Novo urbanismo: como viver perto de tudo que precisa redefine o mercado imobiliário
O mercado de loteamentos no Brasil está a passar por uma transformação profunda. Se antes os projetos eram simples extensões da malha urbana, hoje apostam num modelo multifuncional que integra lazer, serviços, segurança e infraestrutura. Dados do Secovi-SP revelam que foram contabilizados 7.297 novos lotes no primeiro trimestre de 2026, com perfis que vão desde o programa Minha Casa, Minha Vida até a retomada de bairros planejados de alto padrão.
Esta mudança reflete uma nova procura dos compradores, muitos dos quais passaram a usar empreendimentos de lazer como moradia principal, impulsionados pelo trabalho remoto e pela busca por mais espaço e contacto com a natureza. O conceito de 'cidade de 15 minutos', idealizado pelo urbanista Carlos Moreno, está no centro desta revolução, prometendo acesso a serviços essenciais a pé em apenas um quarto de hora.
O que é o conceito de cidade de 15 minutos?
O urbanista franco-colombiano Carlos Moreno defende que as cidades se tornaram lugares de grandes distâncias, onde o automóvel domina o espaço público. 'Nos tornamos homens e mulheres centauros, metade humanos e metade carros, e perdemos a noção do tempo útil da vida familiar', afirmou. A proposta é romper com as longas distâncias e garantir que, em todo lugar, haja acesso a comércio, cultura, educação, cuidados médicos e espaços públicos de qualidade.

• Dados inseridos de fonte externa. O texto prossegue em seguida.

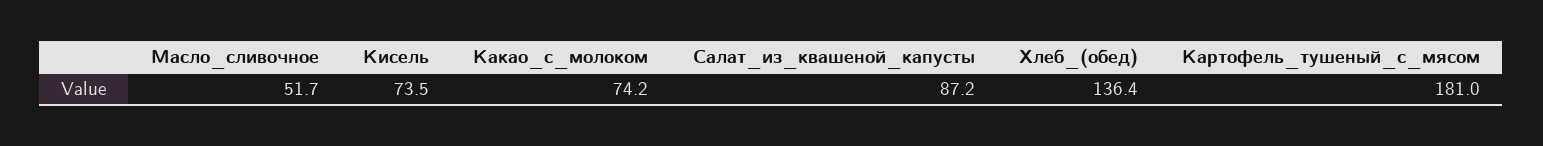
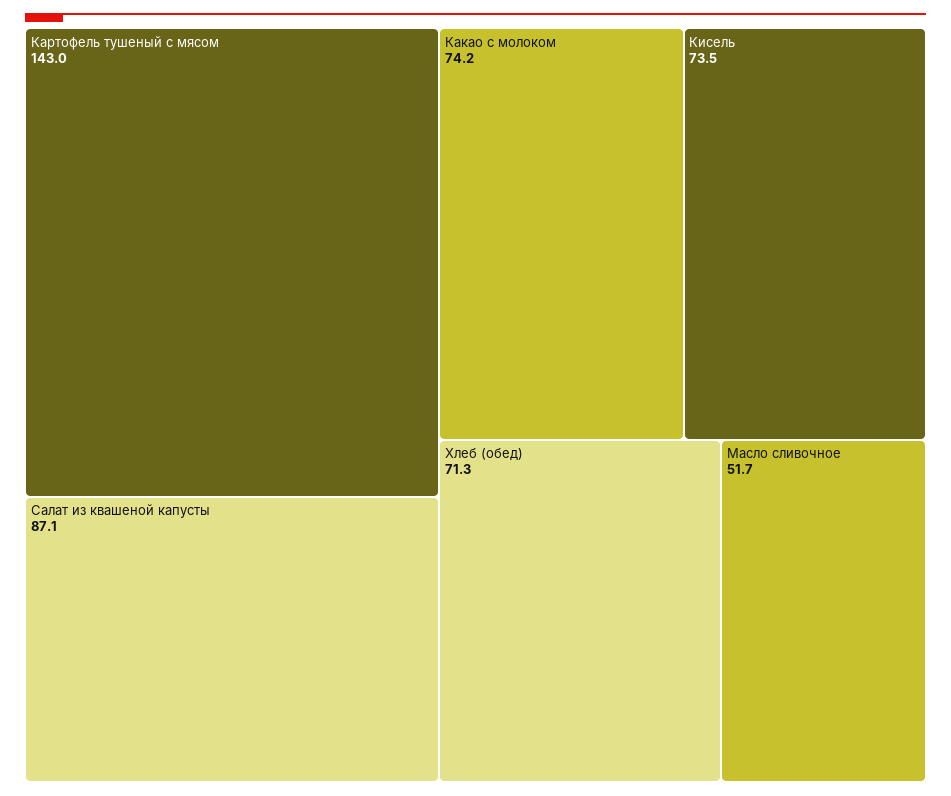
  {
    "Масло_сливочное": 51.7,
    "Кисель": 73.5,
    "Какао_с_молоком": 74.2,
-   "Салат_из_квашеной_капусты": 87.2,
+   "Салат_из_квашеной_капусты": 87.1,
-   "Хлеб_(обед)": 136.4,
+   "Хлеб_(обед)": 71.3,
-   "Картофель_тушеный_с_мясом": 181
+   "Картофель_тушеный_с_мясом": 143
  }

Como os parques e áreas verdes valorizam os loteamentos?
Segundo o professor João Fernando Pires Meyer, a presença de parques e áreas verdes tornou-se a característica mais importante e uma exigência prática do mercado para os novos loteamentos. Além do ganho ambiental, estas soluções são economicamente estratégicas e estão a ser adotadas até em empreendimentos do segmento económico. 'São espaços capazes de fazer com que os moradores criem uma ligação, desenvolvendo uma identidade que os faz sentirem-se pertencentes a um grupo ou comunidade', explica.
Qual o impacto do Minha Casa, Minha Vida nos novos loteamentos?

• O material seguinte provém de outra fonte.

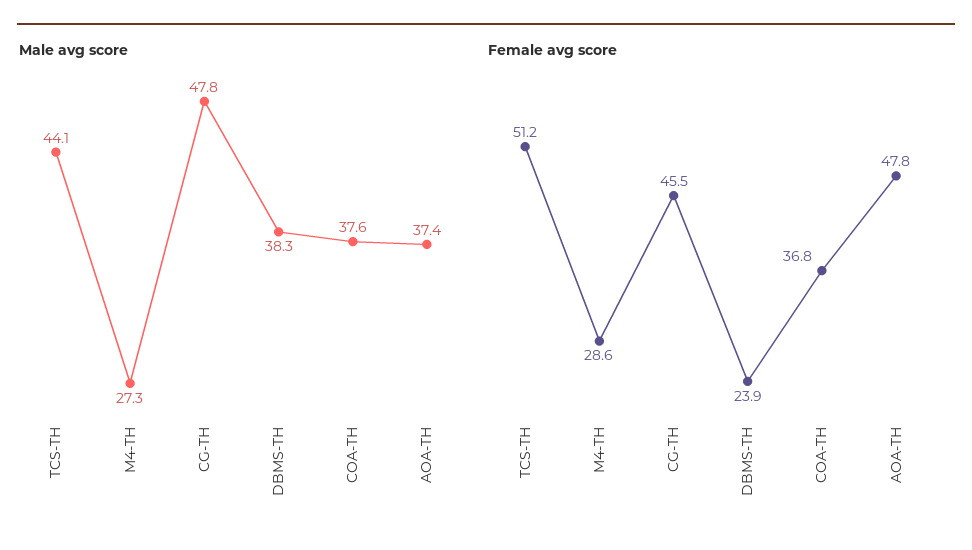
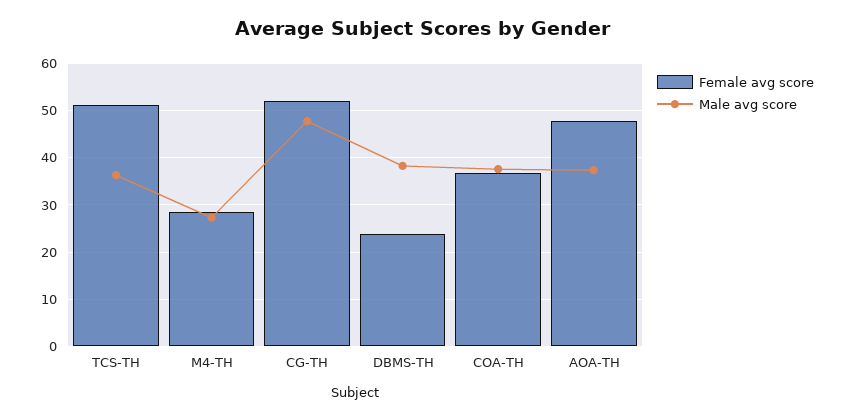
  {
    "Male avg score": {
-     "TCS-TH": 44.1,
+     "TCS-TH": 36,
      "M4-TH": 27.3,
      "CG-TH": 47.8,
      "DBMS-TH": 38.3,
      "COA-TH": 37.6,
      "AOA-TH": 37.4
    },
    "Female avg score": {
      "TCS-TH": 51.2,
      "M4-TH": 28.6,
-     "CG-TH": 45.5,
+     "CG-TH": 52,
      "DBMS-TH": 23.9,
      "COA-TH": 36.8,
      "AOA-TH": 47.8
    }
  }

O programa Minha Casa, Minha Vida (MCMV) continua a ser um motor do mercado. Em fevereiro de 2026, 73% das unidades vendidas e 82% dos lançamentos na capital paulista estavam enquadrados no programa. A faixa 4, incorporada em 2025 para famílias com renda até R$ 13 mil, é financiada com recursos do Fundo Social do pré-sal. Segundo Caio Calfat, o conceito urbanístico para o público de menor renda segue a mesma lógica dos empreendimentos de alto padrão, oferecendo bairros planejados com infraestrutura completa.

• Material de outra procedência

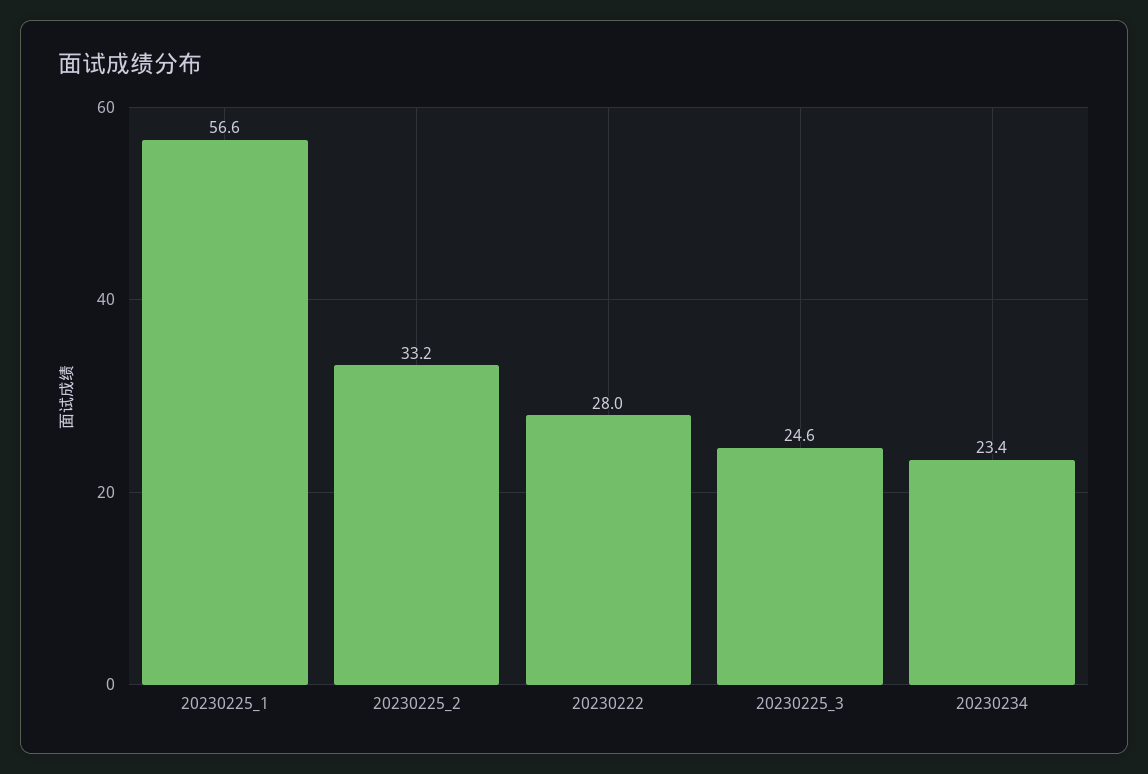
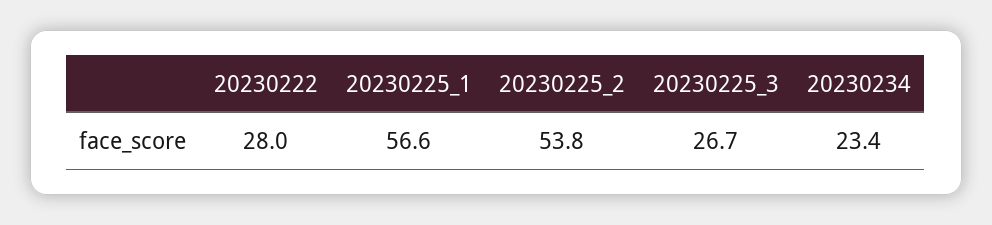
  {
    "20230225_1": 56.6,
-   "20230225_2": 33.2,
+   "20230225_2": 53.8,
    "20230222": 28,
-   "20230225_3": 24.6,
+   "20230225_3": 26.7,
    "20230234": 23.4
  }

Como os shoppings estão a transformar-se em polos de moradia?
A Allos, uma das maiores empresas do setor, aposta no desenvolvimento de empreendimentos de uso misto no entorno dos seus centros comerciais. O pipeline atual inclui 72 torres distribuídas em 13 shoppings de nove estados. O modelo 'asset light' permite à empresa monetizar terrenos próprios através de parcerias com incorporadoras. Dados da Allos mostram que moradores destes empreendimentos frequentam os centros de compras até cinco vezes mais do que a média dos consumidores.
O Fórum Estadão Loteamento Urbano 2026, que ocorre a 3 de agosto em São Paulo, debaterá estas tendências. O evento será transmitido online.